President Barack H. Obama's long-awaited visit to Africa comes at an opportune time. As home to seven of the world's 10 fastest growing economies and with a growing educated, middle class, the continent has much to offer the U.S. -- and the world.
Expanding economic opportunities, strengthening democracy, and investing in the next generation of African leaders topped President Obama's agenda during the weeklong trip to the African nations of Senegal, South Africa and Tanzania.
With the world's youngest population at 200 million-strong, investing in the next generation of African leaders must be a high priority in accelerating development progress on the continent.
In his June 29 address to young people at a town hall meeting at the University of Johannesburg's Soweto campus, President Obama outlined his flagship program Young African Leaders Initiative (YALI), which invests in young African leaders to further economic growth and prosperity in Africa.
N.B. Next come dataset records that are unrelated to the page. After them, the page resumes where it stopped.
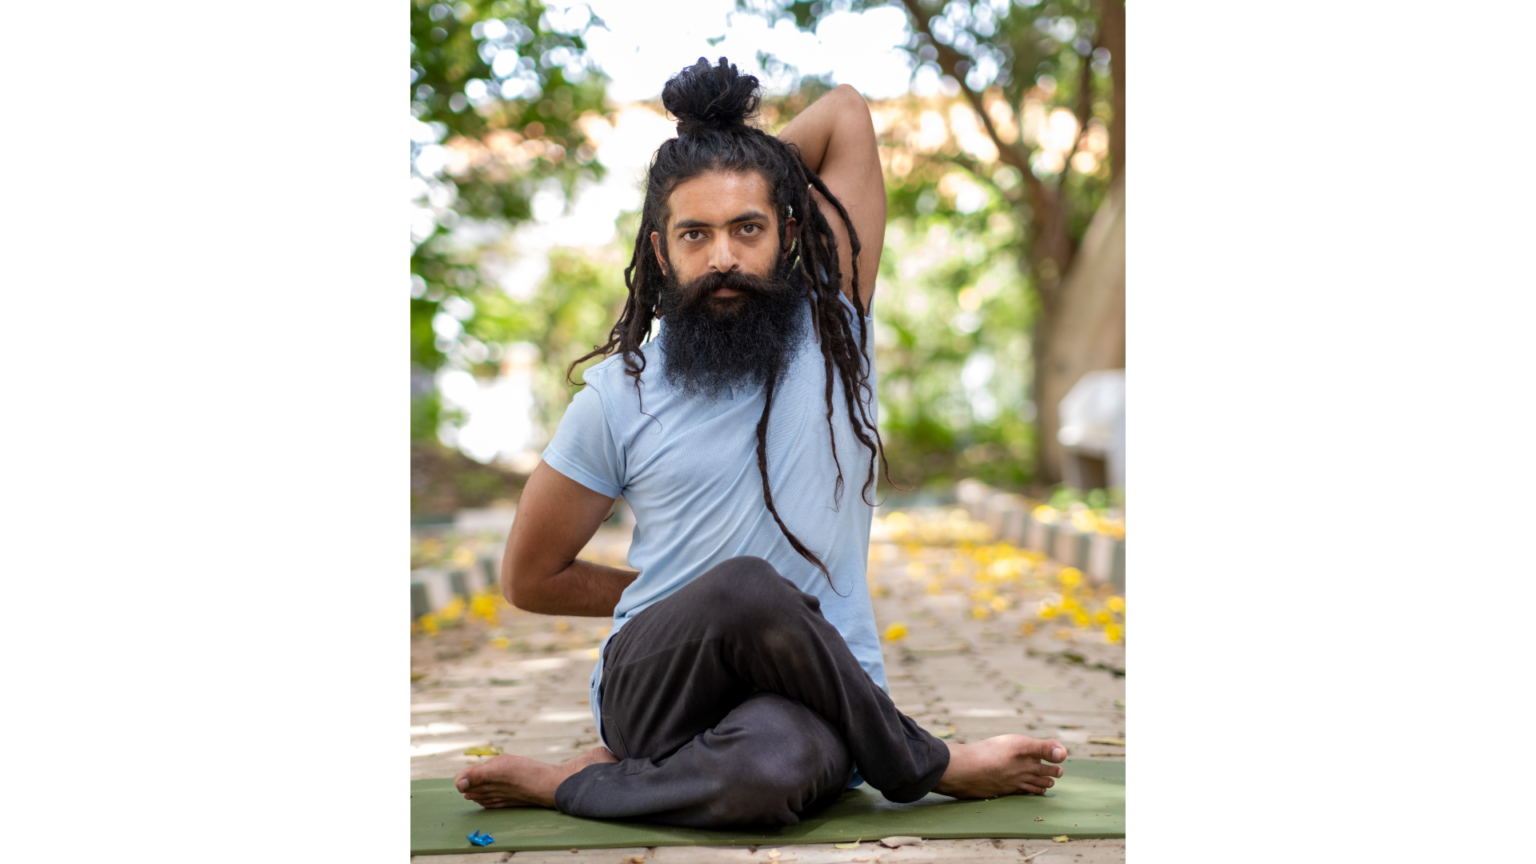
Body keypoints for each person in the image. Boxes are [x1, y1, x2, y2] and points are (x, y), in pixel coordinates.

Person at [454, 57, 1067, 828]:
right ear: (659, 251)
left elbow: (845, 111)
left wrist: (737, 156)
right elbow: (530, 577)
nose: (723, 257)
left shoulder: (836, 328)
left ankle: (569, 784)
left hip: (809, 695)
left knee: (769, 779)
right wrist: (689, 604)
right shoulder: (619, 393)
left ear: (786, 230)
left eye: (746, 228)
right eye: (696, 233)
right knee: (744, 586)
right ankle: (926, 764)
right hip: (658, 686)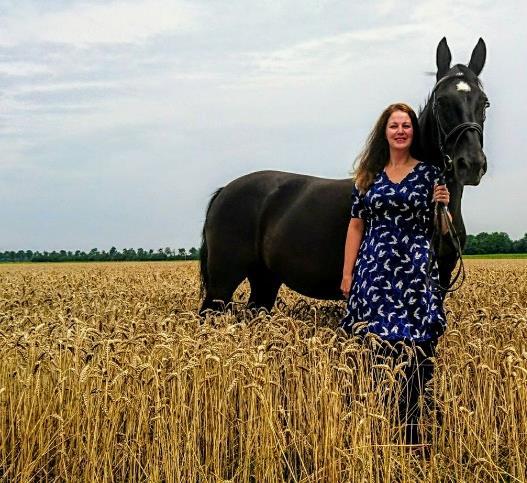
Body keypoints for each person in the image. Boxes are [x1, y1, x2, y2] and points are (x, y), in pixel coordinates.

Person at [339, 102, 451, 446]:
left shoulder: (431, 173)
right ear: (384, 132)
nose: (400, 131)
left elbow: (443, 231)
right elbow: (356, 225)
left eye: (406, 125)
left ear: (412, 132)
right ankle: (377, 423)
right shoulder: (368, 174)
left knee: (416, 347)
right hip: (375, 271)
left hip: (415, 269)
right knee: (376, 347)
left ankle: (412, 423)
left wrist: (443, 206)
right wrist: (348, 274)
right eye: (394, 126)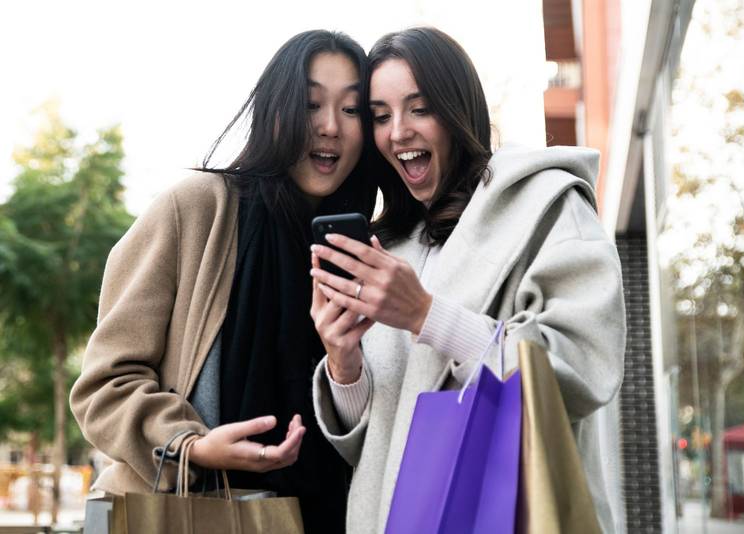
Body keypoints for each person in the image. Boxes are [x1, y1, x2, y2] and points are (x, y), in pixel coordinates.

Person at [309, 27, 626, 533]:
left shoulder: (545, 205)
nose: (398, 132)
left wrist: (426, 315)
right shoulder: (390, 245)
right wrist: (343, 364)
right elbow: (378, 441)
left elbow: (585, 367)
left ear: (458, 110)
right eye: (381, 116)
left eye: (419, 108)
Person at [70, 29, 378, 533]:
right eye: (310, 105)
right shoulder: (195, 210)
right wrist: (192, 447)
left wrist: (347, 364)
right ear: (274, 111)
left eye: (351, 110)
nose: (330, 127)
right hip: (187, 512)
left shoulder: (368, 248)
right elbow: (104, 386)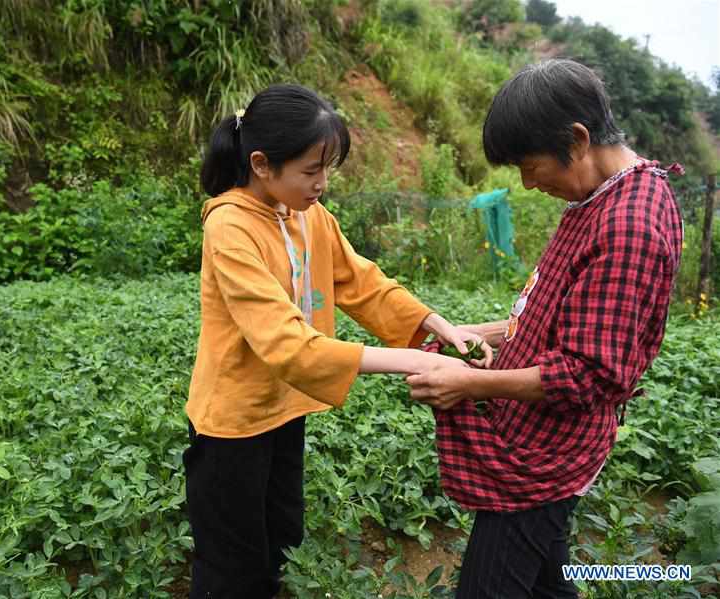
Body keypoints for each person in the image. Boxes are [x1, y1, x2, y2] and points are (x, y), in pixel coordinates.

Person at [184, 83, 492, 599]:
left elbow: (361, 283)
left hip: (284, 410)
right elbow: (286, 343)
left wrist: (437, 325)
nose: (322, 183)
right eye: (311, 170)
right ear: (262, 164)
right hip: (232, 423)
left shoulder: (309, 216)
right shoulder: (230, 227)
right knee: (231, 566)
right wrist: (413, 360)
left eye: (328, 169)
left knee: (283, 540)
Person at [406, 59, 684, 598]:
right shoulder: (599, 196)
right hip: (541, 440)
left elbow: (587, 375)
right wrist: (478, 334)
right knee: (547, 584)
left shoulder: (630, 228)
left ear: (577, 140)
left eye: (530, 166)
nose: (528, 184)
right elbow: (545, 315)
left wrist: (469, 383)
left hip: (546, 458)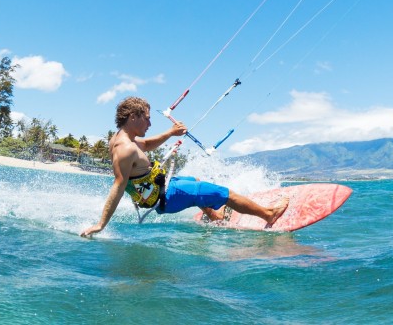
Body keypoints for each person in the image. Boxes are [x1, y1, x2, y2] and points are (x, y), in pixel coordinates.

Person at [80, 96, 288, 237]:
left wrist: (170, 133)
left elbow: (147, 145)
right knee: (226, 194)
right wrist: (101, 224)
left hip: (161, 191)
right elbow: (118, 186)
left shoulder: (122, 139)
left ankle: (213, 216)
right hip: (167, 197)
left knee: (194, 180)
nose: (150, 124)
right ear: (133, 116)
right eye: (147, 119)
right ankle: (269, 215)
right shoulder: (125, 148)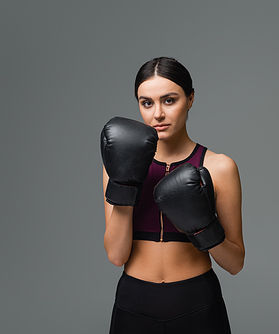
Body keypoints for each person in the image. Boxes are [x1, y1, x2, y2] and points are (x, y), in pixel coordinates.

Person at [101, 57, 244, 334]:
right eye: (147, 103)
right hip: (134, 302)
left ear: (190, 99)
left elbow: (235, 263)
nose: (158, 114)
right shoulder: (117, 164)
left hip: (198, 303)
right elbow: (117, 256)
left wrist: (204, 229)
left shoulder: (219, 167)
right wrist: (125, 184)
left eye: (169, 100)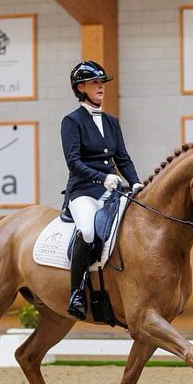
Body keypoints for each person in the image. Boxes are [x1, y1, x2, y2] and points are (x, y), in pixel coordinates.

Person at [61, 60, 143, 320]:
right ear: (81, 87)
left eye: (102, 83)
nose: (101, 87)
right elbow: (73, 162)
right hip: (83, 191)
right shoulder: (71, 121)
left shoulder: (111, 121)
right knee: (87, 230)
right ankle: (76, 292)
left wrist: (136, 181)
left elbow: (123, 158)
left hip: (112, 191)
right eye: (96, 83)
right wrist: (101, 177)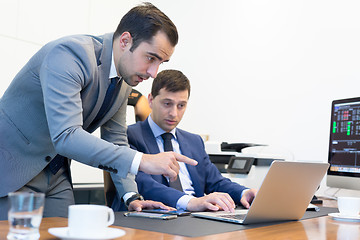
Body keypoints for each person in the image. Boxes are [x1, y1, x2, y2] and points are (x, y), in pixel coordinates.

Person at [0, 2, 197, 220]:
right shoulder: (68, 55)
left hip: (56, 174)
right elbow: (66, 136)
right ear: (125, 41)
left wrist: (132, 196)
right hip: (12, 169)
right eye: (151, 58)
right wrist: (143, 160)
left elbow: (117, 140)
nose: (153, 73)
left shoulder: (123, 82)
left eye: (162, 62)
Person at [120, 69, 257, 212]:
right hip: (157, 216)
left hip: (195, 218)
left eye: (181, 105)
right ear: (151, 100)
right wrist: (191, 202)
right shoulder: (128, 136)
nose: (174, 113)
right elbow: (143, 185)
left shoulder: (194, 141)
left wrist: (244, 193)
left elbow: (216, 182)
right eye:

YALI, which launched in 2010, equips young leaders with new skills in leadership and entrepreneurship and connects young African leaders with each other and with the United States.
The Tony Elumelu Foundationwasselected by the U.S. Agency for International Development(USAID) as one of the organizations to support key components of the President Obama's Young African Leaders Initiative (YALI) through the agency's Alliance on Emerging African Leaders (AEAL). AAI's 2013 honoree Tony O. Elumelu was chosen as an Advisor of YALI's Alliance on Emerging African Leaders and his foundation will provide guidance to the initiative and help identify candidates.
We are certainly encouraged by the Obama Administration's efforts to scale up U.S-supported training programs and enhance educational opportunities for future African leaders. AAI has been unlocking the potential of some of Africa's brightest male and female scholars and professionals to strengthen Africa's human capacity since our founding 60 years ago, and has historically been a strong partner with the U.S.
For nearly five decades, AAI -- in partnership with U.S. universities -- administered US-funded higher education programs and professional and leadership trainings benefiting thousands of Africans. Our alumni are heads of state, a Nobel laureate, and are among today's leaders and managers in government, nonprofit organizations and the private sector.
Advanced education and professional development training programs are needed more than ever. Africa is a youthful continent with stats showing that one in three Africans is between the ages 10 and 24. Young people in Africa make up nearly 40 percent of the working-age population, yet 60 percent are unemployed.
Building a skilled workforce to fill top managerial, vocational, and technical positions helps to meet local and global market demands for highly skilled and educated workers and give the continent a competitive edge in the global economy.
Leading research shows a positive correlation between countries with strong education systems and social, political and economic progress, technological advancement, entrepreneurship and global competitiveness. Despite the clear benefits, U.S-funded international educational training programs took a nosedive in the 1990s, and has not recovered. The United States must re-commit itself to bolstering investments in international educational training programs on the continent. YALI is a good start, but we must do more.
Indeed, investing in African leaders is critical to Africa's future. That was the focus of our mission 60 years ago, and will remain central to our mission as we enter a new era in AAI's history.